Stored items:
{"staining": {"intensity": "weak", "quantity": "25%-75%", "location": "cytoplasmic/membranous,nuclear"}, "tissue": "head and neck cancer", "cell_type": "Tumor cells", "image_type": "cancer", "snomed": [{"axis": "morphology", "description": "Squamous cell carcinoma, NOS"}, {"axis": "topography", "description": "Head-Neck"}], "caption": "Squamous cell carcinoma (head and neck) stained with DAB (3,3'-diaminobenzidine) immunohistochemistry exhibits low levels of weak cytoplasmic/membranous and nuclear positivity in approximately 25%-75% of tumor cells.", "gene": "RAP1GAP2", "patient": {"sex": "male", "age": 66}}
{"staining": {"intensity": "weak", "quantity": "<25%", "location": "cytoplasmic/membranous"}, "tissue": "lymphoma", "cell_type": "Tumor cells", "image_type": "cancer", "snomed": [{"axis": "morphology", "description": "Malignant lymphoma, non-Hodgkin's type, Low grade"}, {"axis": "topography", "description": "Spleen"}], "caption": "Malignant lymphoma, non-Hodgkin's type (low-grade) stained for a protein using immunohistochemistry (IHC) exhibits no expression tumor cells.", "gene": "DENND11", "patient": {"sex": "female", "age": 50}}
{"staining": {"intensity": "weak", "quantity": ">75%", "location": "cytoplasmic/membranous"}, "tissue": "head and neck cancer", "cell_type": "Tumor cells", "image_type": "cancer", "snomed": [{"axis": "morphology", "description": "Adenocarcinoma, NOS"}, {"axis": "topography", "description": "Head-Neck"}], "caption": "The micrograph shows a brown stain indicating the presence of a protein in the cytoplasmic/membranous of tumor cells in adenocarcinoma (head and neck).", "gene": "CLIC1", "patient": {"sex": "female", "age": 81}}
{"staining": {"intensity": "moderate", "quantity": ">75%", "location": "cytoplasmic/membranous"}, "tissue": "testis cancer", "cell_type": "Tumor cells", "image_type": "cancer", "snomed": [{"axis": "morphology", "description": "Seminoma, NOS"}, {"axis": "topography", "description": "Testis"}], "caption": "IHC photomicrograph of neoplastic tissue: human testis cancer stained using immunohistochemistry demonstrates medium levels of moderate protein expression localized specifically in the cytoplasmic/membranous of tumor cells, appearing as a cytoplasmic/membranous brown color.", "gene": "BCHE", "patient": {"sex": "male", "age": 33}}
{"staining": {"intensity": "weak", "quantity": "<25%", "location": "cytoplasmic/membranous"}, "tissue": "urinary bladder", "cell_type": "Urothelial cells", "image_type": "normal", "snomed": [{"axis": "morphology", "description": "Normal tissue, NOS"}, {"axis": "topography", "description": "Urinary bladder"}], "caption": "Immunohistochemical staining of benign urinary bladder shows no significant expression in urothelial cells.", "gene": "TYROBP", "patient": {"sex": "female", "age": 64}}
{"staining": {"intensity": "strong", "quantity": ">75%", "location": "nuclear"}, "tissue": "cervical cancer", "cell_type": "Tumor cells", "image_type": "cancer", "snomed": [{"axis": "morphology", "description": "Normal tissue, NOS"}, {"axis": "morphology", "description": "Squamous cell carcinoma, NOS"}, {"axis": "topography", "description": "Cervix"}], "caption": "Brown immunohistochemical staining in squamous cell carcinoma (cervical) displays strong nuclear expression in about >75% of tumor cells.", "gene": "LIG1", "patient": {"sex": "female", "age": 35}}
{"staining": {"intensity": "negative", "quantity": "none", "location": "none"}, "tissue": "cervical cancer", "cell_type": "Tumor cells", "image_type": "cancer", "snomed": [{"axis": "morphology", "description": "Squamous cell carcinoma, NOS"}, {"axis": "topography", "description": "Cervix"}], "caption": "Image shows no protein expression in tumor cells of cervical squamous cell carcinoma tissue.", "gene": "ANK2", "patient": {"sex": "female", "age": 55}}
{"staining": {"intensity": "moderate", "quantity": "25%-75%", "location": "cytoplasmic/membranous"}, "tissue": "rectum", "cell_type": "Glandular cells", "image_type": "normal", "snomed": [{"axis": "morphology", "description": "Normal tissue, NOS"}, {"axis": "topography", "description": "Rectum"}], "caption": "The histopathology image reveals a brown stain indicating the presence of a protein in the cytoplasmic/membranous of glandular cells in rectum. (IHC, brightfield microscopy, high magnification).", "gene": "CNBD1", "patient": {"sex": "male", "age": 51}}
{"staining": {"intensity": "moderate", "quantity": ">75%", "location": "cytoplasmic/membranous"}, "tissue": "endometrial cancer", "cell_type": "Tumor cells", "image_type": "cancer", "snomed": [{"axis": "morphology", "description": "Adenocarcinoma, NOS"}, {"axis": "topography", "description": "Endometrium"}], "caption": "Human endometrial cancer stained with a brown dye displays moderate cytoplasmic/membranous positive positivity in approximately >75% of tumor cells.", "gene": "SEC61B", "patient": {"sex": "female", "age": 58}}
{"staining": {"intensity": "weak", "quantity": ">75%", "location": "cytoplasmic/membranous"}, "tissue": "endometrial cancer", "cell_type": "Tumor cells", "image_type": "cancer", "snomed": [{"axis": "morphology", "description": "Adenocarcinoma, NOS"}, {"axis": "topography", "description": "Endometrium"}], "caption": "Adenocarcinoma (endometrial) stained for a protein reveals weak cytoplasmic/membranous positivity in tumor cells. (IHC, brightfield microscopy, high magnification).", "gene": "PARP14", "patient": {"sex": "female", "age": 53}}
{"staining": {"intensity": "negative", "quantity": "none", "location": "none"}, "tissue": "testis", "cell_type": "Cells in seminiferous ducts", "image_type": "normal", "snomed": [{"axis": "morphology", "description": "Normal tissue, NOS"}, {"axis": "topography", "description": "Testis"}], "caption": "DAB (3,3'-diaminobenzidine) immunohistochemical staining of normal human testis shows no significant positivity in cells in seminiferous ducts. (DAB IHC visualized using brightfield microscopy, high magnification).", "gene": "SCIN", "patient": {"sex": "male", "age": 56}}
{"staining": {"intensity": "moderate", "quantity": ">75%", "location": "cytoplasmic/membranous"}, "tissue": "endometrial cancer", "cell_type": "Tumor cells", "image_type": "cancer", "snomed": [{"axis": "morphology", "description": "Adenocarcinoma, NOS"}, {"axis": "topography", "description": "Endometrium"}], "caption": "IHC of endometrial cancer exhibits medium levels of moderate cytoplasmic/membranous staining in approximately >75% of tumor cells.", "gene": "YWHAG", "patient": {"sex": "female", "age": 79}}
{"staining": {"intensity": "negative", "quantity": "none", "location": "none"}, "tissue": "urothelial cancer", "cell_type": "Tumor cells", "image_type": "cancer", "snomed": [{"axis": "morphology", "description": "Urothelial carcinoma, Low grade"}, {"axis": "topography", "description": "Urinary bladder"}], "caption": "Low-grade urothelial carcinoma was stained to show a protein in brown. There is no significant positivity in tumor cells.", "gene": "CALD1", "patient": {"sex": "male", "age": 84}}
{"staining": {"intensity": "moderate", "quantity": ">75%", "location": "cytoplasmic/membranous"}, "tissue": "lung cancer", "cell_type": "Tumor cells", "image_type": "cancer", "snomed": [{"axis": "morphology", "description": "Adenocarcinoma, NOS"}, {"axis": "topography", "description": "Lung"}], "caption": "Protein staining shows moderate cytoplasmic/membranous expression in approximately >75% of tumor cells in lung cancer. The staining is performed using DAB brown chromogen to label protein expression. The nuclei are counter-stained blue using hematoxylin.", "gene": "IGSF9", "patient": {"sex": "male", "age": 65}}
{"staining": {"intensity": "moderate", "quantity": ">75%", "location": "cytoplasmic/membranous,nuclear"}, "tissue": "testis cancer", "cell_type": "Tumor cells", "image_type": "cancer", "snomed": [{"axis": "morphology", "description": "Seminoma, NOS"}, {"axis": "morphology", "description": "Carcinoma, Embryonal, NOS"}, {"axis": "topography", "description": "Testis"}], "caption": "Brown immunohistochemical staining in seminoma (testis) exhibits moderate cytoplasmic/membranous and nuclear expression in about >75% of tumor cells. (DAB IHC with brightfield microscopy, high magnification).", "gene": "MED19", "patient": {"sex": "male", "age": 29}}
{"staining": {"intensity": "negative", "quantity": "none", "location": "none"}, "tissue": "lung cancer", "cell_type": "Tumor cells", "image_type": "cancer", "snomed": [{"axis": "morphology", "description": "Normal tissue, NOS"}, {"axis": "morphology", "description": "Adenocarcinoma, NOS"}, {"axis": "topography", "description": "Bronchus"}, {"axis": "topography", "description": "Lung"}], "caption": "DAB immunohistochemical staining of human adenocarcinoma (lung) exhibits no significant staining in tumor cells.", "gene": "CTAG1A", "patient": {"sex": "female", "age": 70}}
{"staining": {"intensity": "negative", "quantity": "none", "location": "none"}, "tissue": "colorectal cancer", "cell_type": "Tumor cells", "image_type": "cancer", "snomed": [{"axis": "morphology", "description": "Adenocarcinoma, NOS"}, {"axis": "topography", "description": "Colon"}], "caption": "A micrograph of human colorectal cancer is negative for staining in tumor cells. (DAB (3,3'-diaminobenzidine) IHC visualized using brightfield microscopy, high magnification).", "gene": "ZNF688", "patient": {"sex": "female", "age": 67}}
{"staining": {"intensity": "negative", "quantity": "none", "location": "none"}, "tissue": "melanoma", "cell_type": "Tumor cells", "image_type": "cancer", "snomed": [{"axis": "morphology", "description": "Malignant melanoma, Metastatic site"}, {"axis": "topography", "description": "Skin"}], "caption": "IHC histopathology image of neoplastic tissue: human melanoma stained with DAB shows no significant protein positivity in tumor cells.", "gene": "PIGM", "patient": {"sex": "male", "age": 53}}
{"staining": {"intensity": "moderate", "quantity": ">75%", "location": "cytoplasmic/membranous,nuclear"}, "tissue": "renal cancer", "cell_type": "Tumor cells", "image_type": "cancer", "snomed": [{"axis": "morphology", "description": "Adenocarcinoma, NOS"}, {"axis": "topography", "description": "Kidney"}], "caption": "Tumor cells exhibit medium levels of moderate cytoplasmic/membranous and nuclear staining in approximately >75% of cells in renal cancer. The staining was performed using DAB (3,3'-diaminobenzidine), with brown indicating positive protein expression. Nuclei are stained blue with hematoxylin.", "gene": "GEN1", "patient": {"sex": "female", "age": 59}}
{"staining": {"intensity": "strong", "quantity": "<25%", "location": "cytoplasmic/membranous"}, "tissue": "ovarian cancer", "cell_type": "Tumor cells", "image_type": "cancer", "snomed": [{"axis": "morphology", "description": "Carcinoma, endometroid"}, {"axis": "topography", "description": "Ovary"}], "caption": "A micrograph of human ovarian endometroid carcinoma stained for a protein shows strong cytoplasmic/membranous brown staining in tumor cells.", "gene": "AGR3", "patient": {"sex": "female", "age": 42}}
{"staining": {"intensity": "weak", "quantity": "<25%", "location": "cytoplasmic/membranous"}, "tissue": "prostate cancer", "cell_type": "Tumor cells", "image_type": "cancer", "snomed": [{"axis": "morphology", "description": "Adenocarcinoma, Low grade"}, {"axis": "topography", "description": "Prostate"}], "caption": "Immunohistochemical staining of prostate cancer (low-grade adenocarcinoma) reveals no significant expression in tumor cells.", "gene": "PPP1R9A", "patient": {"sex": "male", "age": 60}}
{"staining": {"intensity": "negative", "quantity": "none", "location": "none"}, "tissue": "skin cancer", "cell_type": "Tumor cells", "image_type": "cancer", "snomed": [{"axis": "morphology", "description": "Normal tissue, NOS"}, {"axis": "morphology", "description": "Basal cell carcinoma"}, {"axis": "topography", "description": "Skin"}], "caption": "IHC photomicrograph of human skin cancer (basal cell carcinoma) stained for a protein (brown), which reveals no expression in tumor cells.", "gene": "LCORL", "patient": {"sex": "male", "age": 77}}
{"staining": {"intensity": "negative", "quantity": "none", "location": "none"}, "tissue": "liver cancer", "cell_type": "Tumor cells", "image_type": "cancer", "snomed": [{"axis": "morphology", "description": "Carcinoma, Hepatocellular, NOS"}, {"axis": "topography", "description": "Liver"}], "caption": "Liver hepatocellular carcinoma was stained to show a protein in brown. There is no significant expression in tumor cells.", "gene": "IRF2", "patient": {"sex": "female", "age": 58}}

TASK GOAL:
Please reproduce, exactly as written, the lines of the records from the first line through the one containing "micrograph shows a".

FINISHED TASK:
{"staining": {"intensity": "weak", "quantity": "25%-75%", "location": "cytoplasmic/membranous,nuclear"}, "tissue": "head and neck cancer", "cell_type": "Tumor cells", "image_type": "cancer", "snomed": [{"axis": "morphology", "description": "Squamous cell carcinoma, NOS"}, {"axis": "topography", "description": "Head-Neck"}], "caption": "Squamous cell carcinoma (head and neck) stained with DAB (3,3'-diaminobenzidine) immunohistochemistry exhibits low levels of weak cytoplasmic/membranous and nuclear positivity in approximately 25%-75% of tumor cells.", "gene": "RAP1GAP2", "patient": {"sex": "male", "age": 66}}
{"staining": {"intensity": "weak", "quantity": "<25%", "location": "cytoplasmic/membranous"}, "tissue": "lymphoma", "cell_type": "Tumor cells", "image_type": "cancer", "snomed": [{"axis": "morphology", "description": "Malignant lymphoma, non-Hodgkin's type, Low grade"}, {"axis": "topography", "description": "Spleen"}], "caption": "Malignant lymphoma, non-Hodgkin's type (low-grade) stained for a protein using immunohistochemistry (IHC) exhibits no expression tumor cells.", "gene": "DENND11", "patient": {"sex": "female", "age": 50}}
{"staining": {"intensity": "weak", "quantity": ">75%", "location": "cytoplasmic/membranous"}, "tissue": "head and neck cancer", "cell_type": "Tumor cells", "image_type": "cancer", "snomed": [{"axis": "morphology", "description": "Adenocarcinoma, NOS"}, {"axis": "topography", "description": "Head-Neck"}], "caption": "The micrograph shows a brown stain indicating the presence of a protein in the cytoplasmic/membranous of tumor cells in adenocarcinoma (head and neck).", "gene": "CLIC1", "patient": {"sex": "female", "age": 81}}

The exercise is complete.